The cells homogeneous distribution, obtained during the dynamical seeding, made live imaging estimation of the tissue growth easier, because the variability among scaffolds regions was lowered. Concerning the method adopted for the cells number estimation, based on live imaging, it was considered reliable because it gave a result comparable with respect to the most widely diffused destructive method (Fig. 6). Increased cell proliferation (Fig. 7a) was observed after an initial decrease, probably due to the detachment of weakly adhered cells caused by the hydrodynamic shear stress. Our bioreactor allowed to quantify cell expansion during a culture time equal to 5 days. Through live imaging, it was possible to quantitatively estimate tissue growth too (Fig. 7b). A circumferential occlusion pattern of the scaffold pores was observed (Fig. 8), in agreement with previous observations (Engelmayr et al. 2005; Hutmacher and Singh 2008).

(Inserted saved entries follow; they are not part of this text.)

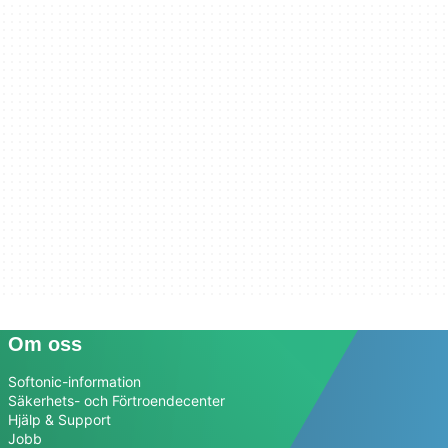
Om oss
Softonic-information
Säkerhets- och Förtroendecenter
Hjälp & Support
Jobb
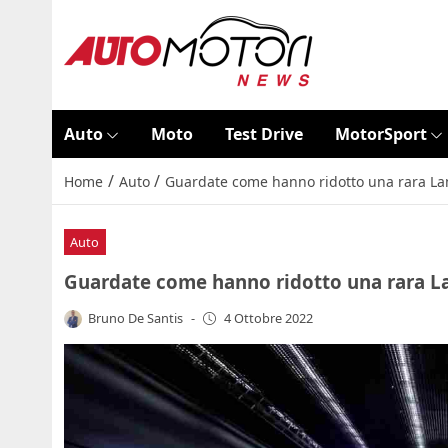
Auto
Moto
Test Drive
MotorSport
/
/
Home
Auto
Guardate come hanno ridotto una rara Lam
Auto
Guardate come hanno ridotto una rara La
Bruno De Santis
-
4 Ottobre 2022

A widely diffused viability test, performed at the end of the culture period, proved that the bioreactor and the experimental set up adopted can be successfully used for engineered tissue perfused culture experiments.

5 Conclusion

The main challenge of this work was to design and validate a miniaturized, optically accessible perfusion bioreactor for systematic in vitro 3D tissue engineering research. The bioreactor described here was characterized by an optical accessibility up to 40X (using a long distance objective) even if, for reasons related to the scaffold dimensions, only the 4X and 10X objectives were used here. CFD simulations and qualitative fluid dynamic analysis showed a laminar fluidic environment in the bioreactor scaffold chamber. The bioreactor was able to face pressure and flow rate increments several times higher than those used in conventional tissue growth experiments. Triplicate could be retrieved from a single experiment thanks to the possibility to simultaneously cultivate three independent scaffolds using the same device, under identical environmental conditions. These results indicated some bioreactor flexibility and our system allows to study the influence of several parameters on engineered tissue growth.